Extracted data rows:
· · · ·

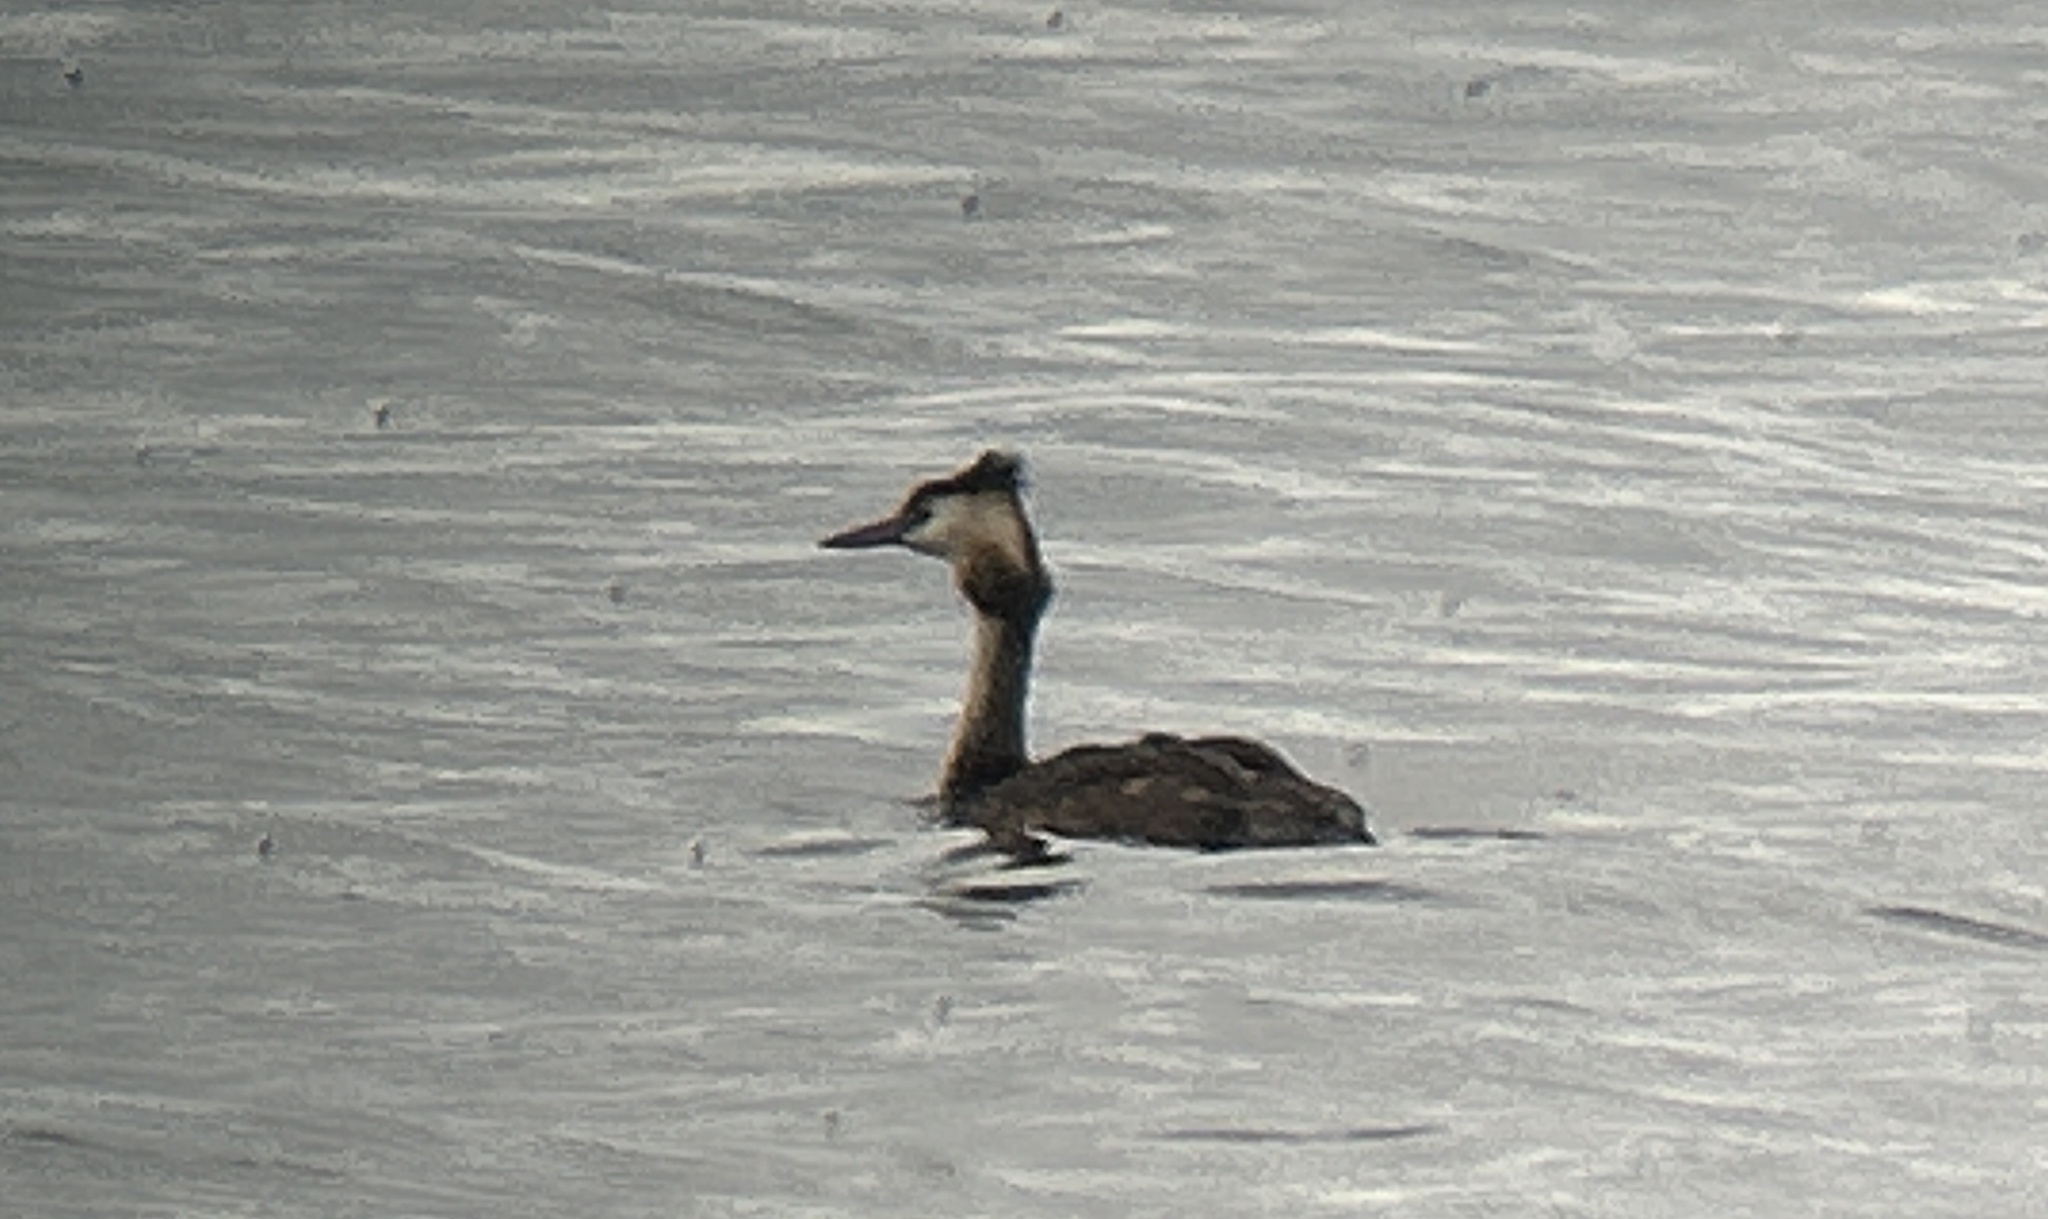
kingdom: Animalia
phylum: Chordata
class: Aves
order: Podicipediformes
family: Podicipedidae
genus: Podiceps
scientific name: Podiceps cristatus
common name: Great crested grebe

· · · ·

- [WRITTEN INSTRUCTION]
Copy the lines of every row above word for word, leaving out the pictures.

- [RESULT OF THIS EXERCISE]
kingdom: Animalia
phylum: Chordata
class: Aves
order: Podicipediformes
family: Podicipedidae
genus: Podiceps
scientific name: Podiceps cristatus
common name: Great crested grebe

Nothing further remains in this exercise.